That's probably accurate lol. Although unlike (seemingly) most people in this fandom, I blame Megatron more for turning Tarn into that kind of obsessed freak than I do Tarn for being a freak. I mean, my view is basically "you reap what you sow/the monster you created turned around and bit you" so I don't really have sympathy for Megatron with regards to Tarn showing up and ruining his life lol. I actually really like the DJD coming in MTMTE as basically the living embodiment of karma and Megatron's comeuppance about not being able to run away from/ignore his past.
Like blah blah "no matter how sad your backstory is you're still responsible for your own actions" but also Megatron is literally 100% the reason Tarn is Like That, and Megatron also used parasocial manipulation, propaganda, and his grandiose personality to manipulate the Decepticons into worshipping/following him without question. So like. It's fiction, I don't have to be all "well they're all problematic" I can just be like "lol, lmao even" and point and laugh as Megatron gets fucked up by Tarn and the DJD because he can't talk his way out of this problem.

> [Data extracts]:
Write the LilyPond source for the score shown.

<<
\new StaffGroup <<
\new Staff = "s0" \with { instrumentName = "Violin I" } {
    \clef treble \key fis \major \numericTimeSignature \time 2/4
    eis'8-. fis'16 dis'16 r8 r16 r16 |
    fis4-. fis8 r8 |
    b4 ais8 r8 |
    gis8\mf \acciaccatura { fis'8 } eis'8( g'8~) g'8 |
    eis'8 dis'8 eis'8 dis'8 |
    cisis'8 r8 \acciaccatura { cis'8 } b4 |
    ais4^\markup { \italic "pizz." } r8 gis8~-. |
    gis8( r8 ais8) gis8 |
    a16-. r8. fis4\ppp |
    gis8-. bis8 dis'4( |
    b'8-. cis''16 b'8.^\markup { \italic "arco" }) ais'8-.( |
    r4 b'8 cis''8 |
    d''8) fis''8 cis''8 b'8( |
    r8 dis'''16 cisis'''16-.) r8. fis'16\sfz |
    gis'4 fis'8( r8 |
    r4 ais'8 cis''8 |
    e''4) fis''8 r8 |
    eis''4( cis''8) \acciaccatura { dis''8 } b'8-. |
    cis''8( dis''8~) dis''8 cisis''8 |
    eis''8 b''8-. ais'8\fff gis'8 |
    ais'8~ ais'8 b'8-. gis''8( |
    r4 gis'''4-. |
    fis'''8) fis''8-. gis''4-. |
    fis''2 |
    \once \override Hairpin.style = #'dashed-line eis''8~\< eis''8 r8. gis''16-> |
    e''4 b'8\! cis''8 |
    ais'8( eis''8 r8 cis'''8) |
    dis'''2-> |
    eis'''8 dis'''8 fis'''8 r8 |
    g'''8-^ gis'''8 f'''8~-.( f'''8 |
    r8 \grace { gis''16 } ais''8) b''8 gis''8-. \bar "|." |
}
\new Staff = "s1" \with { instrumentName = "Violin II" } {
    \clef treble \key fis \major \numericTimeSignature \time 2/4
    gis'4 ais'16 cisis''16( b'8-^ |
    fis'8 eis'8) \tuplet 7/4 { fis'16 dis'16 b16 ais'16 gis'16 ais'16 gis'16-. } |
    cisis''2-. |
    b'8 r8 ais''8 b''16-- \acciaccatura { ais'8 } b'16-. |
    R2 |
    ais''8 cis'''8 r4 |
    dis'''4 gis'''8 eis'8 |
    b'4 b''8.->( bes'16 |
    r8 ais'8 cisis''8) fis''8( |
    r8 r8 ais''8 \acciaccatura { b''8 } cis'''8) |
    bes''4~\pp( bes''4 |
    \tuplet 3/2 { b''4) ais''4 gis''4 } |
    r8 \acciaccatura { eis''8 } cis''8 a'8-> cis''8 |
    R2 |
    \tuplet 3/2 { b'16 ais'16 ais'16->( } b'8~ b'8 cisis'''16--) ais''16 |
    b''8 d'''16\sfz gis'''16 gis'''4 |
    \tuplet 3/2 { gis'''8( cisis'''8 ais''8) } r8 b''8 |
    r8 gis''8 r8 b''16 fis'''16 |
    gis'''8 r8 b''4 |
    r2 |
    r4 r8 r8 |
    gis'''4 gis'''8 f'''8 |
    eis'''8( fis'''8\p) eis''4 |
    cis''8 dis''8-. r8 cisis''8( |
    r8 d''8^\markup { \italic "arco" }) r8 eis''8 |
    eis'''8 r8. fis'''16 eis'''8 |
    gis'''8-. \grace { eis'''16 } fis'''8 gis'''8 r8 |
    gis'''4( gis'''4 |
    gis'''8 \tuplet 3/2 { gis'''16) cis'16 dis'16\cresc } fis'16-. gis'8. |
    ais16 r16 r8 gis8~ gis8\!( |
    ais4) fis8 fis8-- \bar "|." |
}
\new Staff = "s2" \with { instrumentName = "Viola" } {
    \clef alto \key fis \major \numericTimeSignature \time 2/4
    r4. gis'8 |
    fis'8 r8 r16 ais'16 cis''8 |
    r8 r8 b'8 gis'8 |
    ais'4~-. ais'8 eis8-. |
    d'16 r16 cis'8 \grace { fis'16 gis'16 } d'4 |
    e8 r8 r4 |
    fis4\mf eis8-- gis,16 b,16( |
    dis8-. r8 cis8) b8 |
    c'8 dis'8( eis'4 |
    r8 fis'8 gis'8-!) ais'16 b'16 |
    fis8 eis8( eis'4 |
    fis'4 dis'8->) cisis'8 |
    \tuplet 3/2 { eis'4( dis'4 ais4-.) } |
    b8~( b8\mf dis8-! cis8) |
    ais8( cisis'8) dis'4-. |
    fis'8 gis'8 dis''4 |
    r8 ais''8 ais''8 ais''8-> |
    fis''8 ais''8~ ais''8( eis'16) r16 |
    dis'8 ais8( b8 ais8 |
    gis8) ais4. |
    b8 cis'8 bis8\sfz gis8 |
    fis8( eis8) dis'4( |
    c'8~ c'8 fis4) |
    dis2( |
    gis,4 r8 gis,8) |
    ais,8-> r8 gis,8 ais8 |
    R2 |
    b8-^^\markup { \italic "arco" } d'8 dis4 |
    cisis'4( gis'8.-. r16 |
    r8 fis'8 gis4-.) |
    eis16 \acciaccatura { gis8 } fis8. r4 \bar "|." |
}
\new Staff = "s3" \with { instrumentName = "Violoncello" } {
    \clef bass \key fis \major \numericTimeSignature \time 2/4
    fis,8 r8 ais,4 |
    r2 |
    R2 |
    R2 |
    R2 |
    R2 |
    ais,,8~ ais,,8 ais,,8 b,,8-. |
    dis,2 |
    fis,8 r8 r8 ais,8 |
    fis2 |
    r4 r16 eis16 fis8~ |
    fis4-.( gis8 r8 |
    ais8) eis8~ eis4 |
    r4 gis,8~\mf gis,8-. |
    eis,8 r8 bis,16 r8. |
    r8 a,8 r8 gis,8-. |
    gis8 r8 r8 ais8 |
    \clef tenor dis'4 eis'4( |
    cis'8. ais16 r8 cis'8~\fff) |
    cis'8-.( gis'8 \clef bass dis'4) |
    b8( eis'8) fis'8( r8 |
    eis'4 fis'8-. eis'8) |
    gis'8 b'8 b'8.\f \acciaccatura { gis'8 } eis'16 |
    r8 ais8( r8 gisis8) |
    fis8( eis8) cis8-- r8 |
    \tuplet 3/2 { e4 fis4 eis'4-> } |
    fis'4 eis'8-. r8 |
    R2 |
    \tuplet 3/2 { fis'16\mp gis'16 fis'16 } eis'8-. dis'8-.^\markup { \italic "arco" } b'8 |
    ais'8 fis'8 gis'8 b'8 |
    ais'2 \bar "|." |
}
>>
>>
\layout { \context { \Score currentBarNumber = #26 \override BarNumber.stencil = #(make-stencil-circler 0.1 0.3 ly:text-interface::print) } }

> [Exercise]:
Quote the comment about Megatron and Tarn word for word from "Like blah blah" to "of this problem.".

> [Written solution]:
Like blah blah "no matter how sad your backstory is you're still responsible for your own actions" but also Megatron is literally 100% the reason Tarn is Like That, and Megatron also used parasocial manipulation, propaganda, and his grandiose personality to manipulate the Decepticons into worshipping/following him without question. So like. It's fiction, I don't have to be all "well they're all problematic" I can just be like "lol, lmao even" and point and laugh as Megatron gets fucked up by Tarn and the DJD because he can't talk his way out of this problem.